Work instructions ▸
According to the column on nits below, what would a nit nurse apparently not be allowed to do today?

Selected extract ▸

Segment Open

Is it time for a bit of finger-pointing when it comes to nits?
PUBLISHED: 07:18 15 June 2018
I’m about to start what could be a one-woman campaign to bring back the nit nurse.
Remember the nit nurse? That stern looking woman who made the whole school line up so she could poke about in their hair with what looked like a crochet hook.
I can’t say I was a fan. Her rummaging through my curly hair made it even frizzier and she didn’t say a word, apart from ‘next’.
A couple of children in the school might get slips of paper, which no doubt said ‘Your child has nits, deal with them’ or something equally to the point.
I don’t remember getting nits, or anyone I knew getting them when I was at school. But now I have school age children and friends with school age children and it seems every school has an ongoing nit problem.
But now there’s no nit nurse, and apparently if there were, they wouldn’t be allowed to tell an individual child if they had nits. A class can be told there are nits in school, but the parents of those children carrying the wretched creepy-crawlies can’t be singled out.

Segment Closed

Provided records ▸
Segment Open

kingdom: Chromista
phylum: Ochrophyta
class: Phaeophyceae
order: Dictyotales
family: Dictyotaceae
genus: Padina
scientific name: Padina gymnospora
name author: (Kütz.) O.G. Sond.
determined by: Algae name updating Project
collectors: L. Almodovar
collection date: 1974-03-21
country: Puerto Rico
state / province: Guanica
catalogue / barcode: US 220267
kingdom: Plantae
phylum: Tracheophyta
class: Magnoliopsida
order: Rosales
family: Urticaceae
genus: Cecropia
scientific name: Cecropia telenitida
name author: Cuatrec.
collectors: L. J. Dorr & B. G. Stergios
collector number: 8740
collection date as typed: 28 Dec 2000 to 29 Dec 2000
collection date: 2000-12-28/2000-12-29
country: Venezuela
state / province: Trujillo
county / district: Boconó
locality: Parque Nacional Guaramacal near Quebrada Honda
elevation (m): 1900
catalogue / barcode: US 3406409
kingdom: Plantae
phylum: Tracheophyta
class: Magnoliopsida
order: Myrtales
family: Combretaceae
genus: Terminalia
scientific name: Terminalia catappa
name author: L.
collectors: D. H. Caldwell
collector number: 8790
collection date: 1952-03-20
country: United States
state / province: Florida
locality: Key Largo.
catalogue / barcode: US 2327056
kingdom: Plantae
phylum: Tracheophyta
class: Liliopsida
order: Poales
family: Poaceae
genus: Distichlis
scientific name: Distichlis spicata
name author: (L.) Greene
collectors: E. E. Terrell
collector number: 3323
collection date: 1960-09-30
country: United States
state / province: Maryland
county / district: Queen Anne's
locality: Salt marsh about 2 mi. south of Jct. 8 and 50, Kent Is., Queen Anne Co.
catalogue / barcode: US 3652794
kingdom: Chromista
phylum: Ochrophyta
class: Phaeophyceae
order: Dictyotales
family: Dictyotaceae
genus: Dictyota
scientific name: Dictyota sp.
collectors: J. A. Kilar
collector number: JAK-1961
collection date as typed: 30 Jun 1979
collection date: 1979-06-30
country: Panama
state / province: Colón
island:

Segment Closed

Result ▸
Tell an individual child that they had nits.